**Problem to work on:**
The reply should hold every line of the data below, unchanged, and none of the pictures.
[Given information Boundary: Start]
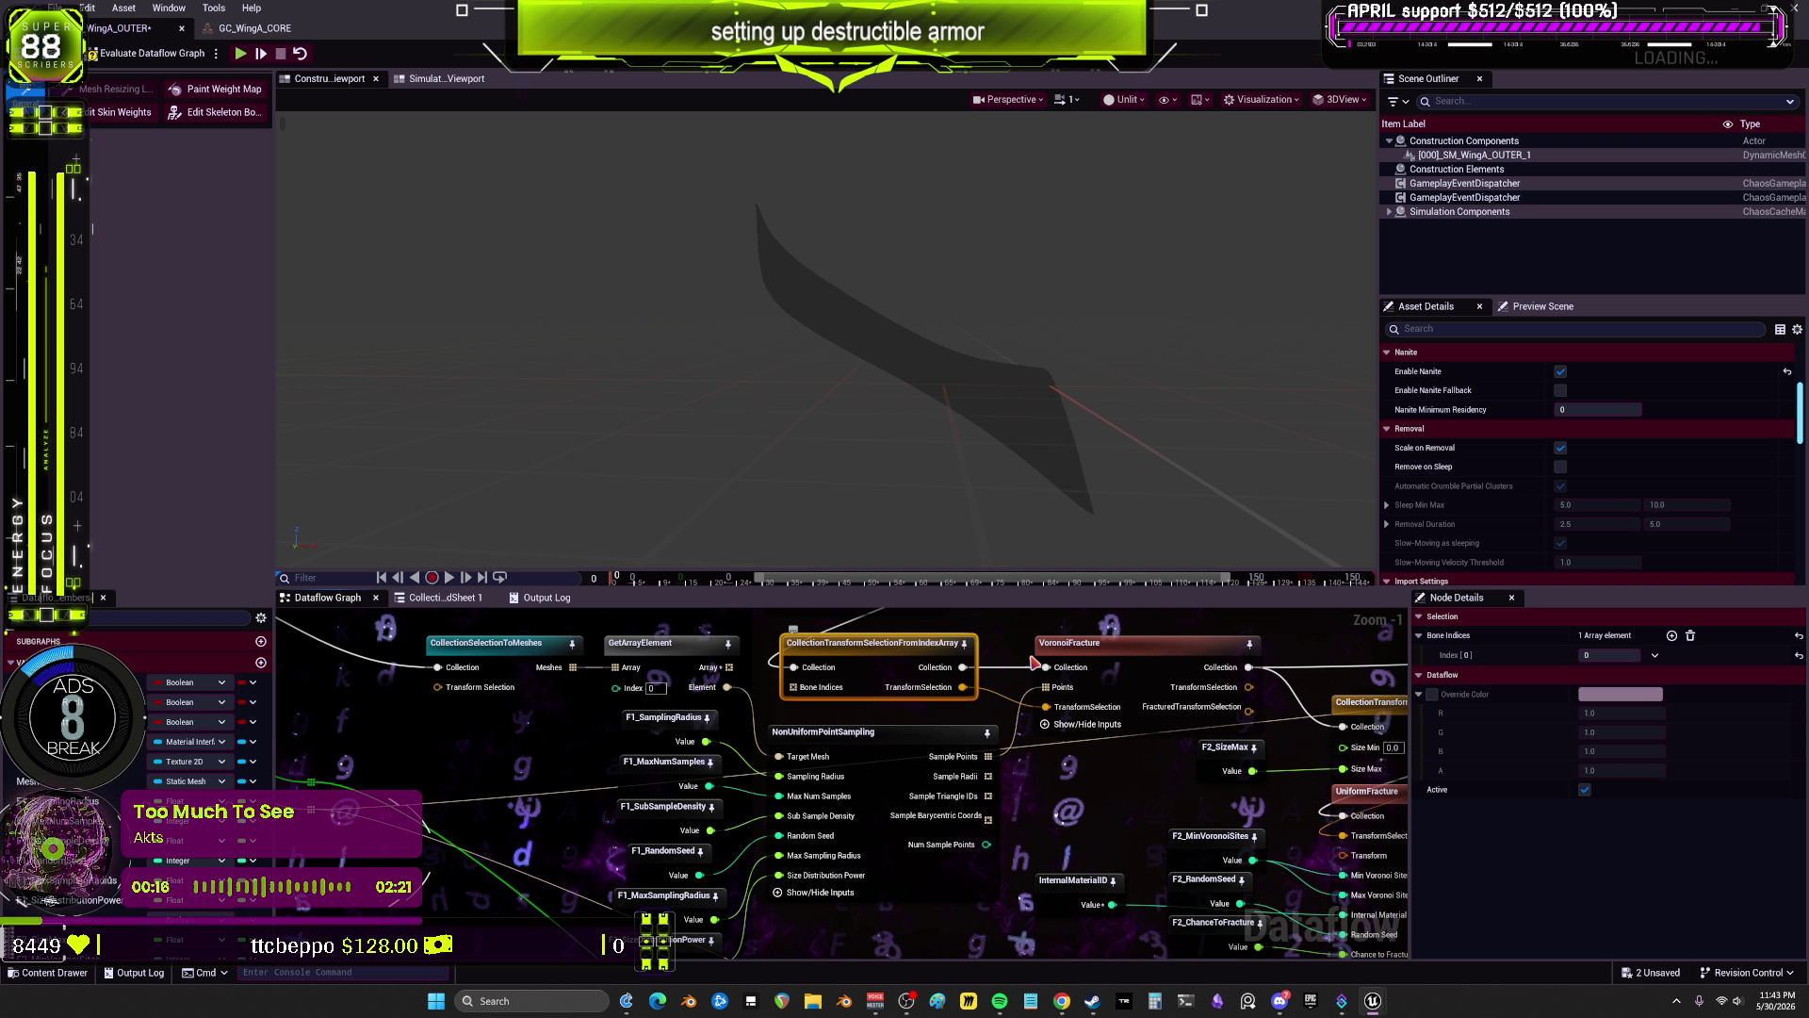
click(1116, 671)
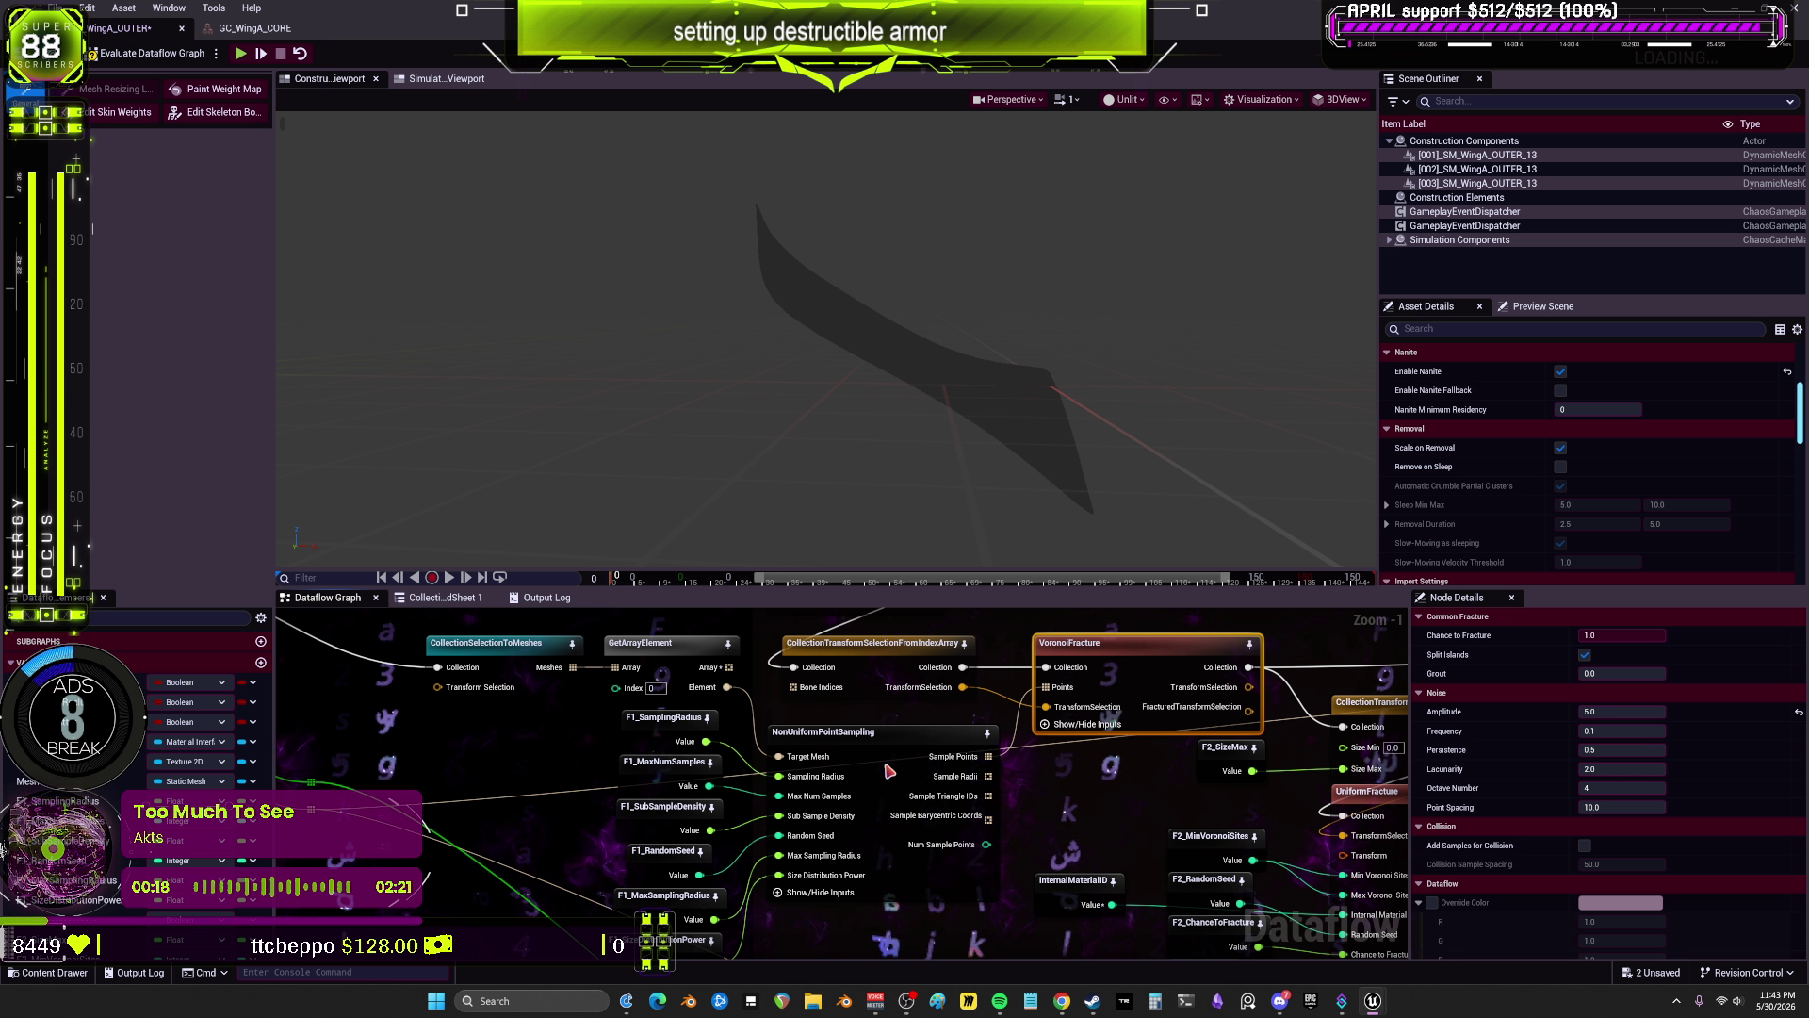
click(888, 771)
scroll(889, 770, down, 1)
[Given information Boundary: End]
**Answer box:**
click(1116, 671)
click(888, 771)
scroll(889, 770, down, 1)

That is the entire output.